Find all solutions of the recurrence relation

Question

I know that if i have a recurrence relation

$$a_n=a_{n-1}+a_{n-2}$$

a solution to the recurrence relation is

$$a_n=\alpha_1 r^n +\alpha_2 r^n$$

but what if the recurrence relation is on the form

$$a_n=a_{n-1}+a_{n-2}+Cn$$

Answer 1

This is a sum of the form $\alpha_1r_1^n+\alpha_2 r_2^n+\gamma n+\delta$. Try to find $\gamma,\delta$ s.t $a_n=\gamma n+\delta$ fulfils our relation $a_n=a_{n−1}+a_{n−2}+Cn.$

Answer 2

There are many similarities between solving ODE and sequence induction relations.

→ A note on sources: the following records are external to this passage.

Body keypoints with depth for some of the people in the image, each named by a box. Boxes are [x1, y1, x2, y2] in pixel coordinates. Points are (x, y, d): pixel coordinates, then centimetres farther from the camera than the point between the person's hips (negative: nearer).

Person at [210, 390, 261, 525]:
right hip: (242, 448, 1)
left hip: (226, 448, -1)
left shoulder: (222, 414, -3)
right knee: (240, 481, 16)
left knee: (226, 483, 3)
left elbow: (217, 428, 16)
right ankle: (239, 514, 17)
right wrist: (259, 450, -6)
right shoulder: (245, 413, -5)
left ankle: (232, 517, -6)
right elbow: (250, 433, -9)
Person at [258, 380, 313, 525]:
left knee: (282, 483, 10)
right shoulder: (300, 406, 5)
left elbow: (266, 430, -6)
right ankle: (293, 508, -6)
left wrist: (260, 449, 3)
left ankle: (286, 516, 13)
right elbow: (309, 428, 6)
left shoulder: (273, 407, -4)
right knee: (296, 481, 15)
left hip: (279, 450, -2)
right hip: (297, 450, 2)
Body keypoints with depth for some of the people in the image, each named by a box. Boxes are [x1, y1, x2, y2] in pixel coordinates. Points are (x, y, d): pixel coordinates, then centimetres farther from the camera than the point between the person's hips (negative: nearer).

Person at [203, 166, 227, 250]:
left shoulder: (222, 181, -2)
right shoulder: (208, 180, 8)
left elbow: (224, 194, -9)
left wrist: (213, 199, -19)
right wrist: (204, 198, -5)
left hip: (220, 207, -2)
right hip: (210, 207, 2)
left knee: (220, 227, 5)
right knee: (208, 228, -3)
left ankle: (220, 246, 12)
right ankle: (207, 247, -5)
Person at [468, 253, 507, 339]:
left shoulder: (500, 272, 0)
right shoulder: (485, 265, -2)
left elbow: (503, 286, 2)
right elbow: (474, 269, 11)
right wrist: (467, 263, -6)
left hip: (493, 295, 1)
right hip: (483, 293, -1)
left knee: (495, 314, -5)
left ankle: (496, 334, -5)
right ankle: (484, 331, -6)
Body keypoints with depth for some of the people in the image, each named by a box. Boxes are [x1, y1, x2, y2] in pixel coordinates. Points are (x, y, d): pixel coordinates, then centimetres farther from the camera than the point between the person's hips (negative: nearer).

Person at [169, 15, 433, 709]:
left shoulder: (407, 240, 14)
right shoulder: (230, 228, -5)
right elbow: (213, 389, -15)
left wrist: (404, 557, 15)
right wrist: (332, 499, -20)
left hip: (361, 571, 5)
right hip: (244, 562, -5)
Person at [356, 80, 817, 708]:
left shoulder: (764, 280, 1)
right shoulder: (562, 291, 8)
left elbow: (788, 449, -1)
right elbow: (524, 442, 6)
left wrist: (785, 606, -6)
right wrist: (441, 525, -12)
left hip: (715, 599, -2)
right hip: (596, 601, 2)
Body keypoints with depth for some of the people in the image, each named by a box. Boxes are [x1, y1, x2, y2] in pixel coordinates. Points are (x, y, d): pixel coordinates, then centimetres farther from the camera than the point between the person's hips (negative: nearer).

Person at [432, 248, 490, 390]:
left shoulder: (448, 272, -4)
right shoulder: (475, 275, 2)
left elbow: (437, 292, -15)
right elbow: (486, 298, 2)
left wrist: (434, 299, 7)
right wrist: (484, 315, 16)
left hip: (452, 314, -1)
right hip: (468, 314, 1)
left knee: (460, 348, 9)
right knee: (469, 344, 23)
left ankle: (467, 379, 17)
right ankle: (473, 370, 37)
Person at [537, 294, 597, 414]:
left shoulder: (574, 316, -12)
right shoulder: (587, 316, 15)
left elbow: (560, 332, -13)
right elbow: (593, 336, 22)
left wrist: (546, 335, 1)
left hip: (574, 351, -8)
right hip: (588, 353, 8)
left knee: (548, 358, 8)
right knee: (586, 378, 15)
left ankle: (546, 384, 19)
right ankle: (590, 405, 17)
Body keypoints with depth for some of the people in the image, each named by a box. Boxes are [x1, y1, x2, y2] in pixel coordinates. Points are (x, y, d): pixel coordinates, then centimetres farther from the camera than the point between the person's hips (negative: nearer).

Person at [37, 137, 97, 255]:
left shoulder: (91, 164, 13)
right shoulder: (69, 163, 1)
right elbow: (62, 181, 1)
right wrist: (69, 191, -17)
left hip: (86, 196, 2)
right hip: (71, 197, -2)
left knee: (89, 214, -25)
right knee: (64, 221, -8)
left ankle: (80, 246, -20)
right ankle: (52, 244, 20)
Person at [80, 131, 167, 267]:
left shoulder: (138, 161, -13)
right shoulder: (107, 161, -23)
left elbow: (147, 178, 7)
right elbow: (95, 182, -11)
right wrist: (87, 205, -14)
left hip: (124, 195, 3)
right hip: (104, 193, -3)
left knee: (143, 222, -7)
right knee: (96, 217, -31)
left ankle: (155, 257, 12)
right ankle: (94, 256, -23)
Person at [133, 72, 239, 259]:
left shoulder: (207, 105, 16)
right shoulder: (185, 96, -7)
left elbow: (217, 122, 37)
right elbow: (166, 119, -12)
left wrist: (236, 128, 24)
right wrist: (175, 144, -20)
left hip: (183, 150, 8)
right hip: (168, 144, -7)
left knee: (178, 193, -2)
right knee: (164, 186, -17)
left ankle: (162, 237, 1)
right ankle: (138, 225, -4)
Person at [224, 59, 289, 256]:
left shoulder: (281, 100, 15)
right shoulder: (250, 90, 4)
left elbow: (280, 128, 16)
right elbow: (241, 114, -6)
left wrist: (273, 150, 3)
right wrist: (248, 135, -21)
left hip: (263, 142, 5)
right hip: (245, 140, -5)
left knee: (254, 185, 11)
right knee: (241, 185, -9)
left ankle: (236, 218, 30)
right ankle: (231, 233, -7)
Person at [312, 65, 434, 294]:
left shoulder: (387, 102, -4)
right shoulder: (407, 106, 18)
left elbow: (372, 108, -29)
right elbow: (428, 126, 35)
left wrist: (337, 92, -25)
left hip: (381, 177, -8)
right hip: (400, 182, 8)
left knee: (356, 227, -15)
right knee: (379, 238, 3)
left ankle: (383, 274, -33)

In the same way you find a general solution for homegeneous equation and a particular solution for the full equation for ODE, you can proceed in the same way here.

If we call

• $g_n$ the general solution of $a_n-a_{n-1}-a_{n-2}=0$
• and $p_n,q_n$ two particular solutions of $a_n-a_{n-1}-a_{n-2}=Cn$

Then the sequence $x_n=p_n-q_n$ verifies $x_n-x_{n-1}-x_{n-2}=Cn-Cn=0$, so their difference is solution of the homegeneous equation.

It means that a general solution of the full equation is given by $a_n=g_n+p_n$, where any $p_n$ works.

Now how to find a particular solution ?

When you have a polynom on right hand side of equation, you can try to find a polynom as solution.

$P(n)-P(n-1)-P(n-2)=Cn$

If $P(n)=an^d+...$ then $Cn=an^d-an^d-an^d+...=-an^d+Q(n)$ where $\deg(Q)<d$.

So we see that in our case, the degree of $P$ is at most $1$ and we search a solution $P(n)=an+b$.

Reporting in the equation gives : $an+b-a(n-1)-b-a(n-2)-b=-an+3a-b=Cn$

And by identification $a=-C,\ b=3a\ $ thus $\ P(n)=-(n+3)C$.

Finally with $\phi=\frac{1+\sqrt 5}{2}$ and $\bar\phi=1-\phi:\quad a_n=\alpha{\vphantom{\bar\phi}\phi}^{\,n}+\beta\bar\phi^{\,n}-(n+3)C$